■ QUESTIONS ON THE MATERIAL
a) Answer the following questions using the forum thread on voltage regulators and multimeters.
(i) What current gain does the thread give for the PNP transistor at 1 ampere?
(ii) What component did the poster add to secure the circuit?
(iii) What did the poster connect in place of an LED?
b) Go on with the forum thread on voltage regulators and multimeters, picking up after its final sentence.

In any case, LDO regulators with PNP pass transistors are inefficient because the base drive for the transistor flows to "ground" instead of into the load. Based on the curves in the datasheet, the PNP in that device has a current gain of around 10 at 1 ampere.

 

Thank you all for your reply,
Before I break another voltage regulator can you tell me if this wil work?(picture 1)
I added a diode to secure the circuit, and as I don't have LED I have plug this bluetooth chip to see if it works, but as I don;t want to break everything I am waiting for your response to know if I can plug the batteries.
Also if I understand good what you said, to measure the voltage or the current (let's focus on the voltage for the moment) I should plug the multimeter this way? (see picture 2)

 

They setups for measuring voltage and current are totally different. The way you connect the probes to the circuit varies, and where you plug probes into your meter varies as well. Here are two images showing the basic concept:



Images are from this page, in the "Using a multimeter" section:
https://www.sciencebuddies.org/scie...nces/how-to-use-a-multimeter#usingamultimeter

Sparkfun also has good descriptions:
https://learn.sparkfun.com/tutorials/how-to-use-a-multimeter/measuring-voltage

https://learn.sparkfun.com/tutorials/how-to-use-a-multimeter/measuring-current

 

Thank you all for your reply,
Before I break another voltage regulator can you tell me if this wil work?(picture 1)

■ RECORDED DATA

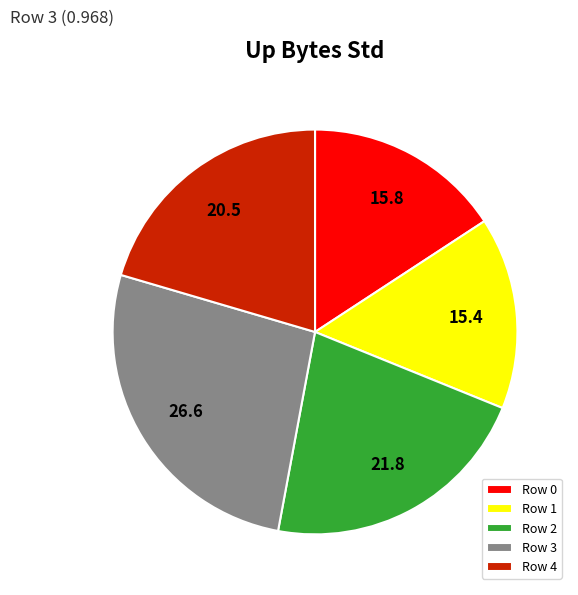

What is the largest slice in the pie chart?

Row 3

■ RESPONSES BY ITEM NUMBER
a)
(i) Around 10.
(ii) A diode.
(iii) A Bluetooth chip.

b)
I added a diode to secure the circuit, and as I don't have LED I have plug this bluetooth chip to see if it works, but as I don;t want to break everything I am waiting for your response to know if I can plug the batteries.
Also if I understand good what you said, to measure the voltage or the current (let's focus on the voltage for the moment) I should plug the multimeter this way? (see picture 2)

Forgot to answer the other part of your question: using a Bluetooth board as a test load is probably fine. It may have spiky, inconsistent current draw which makes it hard to get solid readings from, but it will definitely prevent the short circuit scenario.

Note that you still need different wiring configurations for current vs. voltage measurements. I'd suggest you read all three links in my previous post, just to make sure it really makes sense, before proceeding.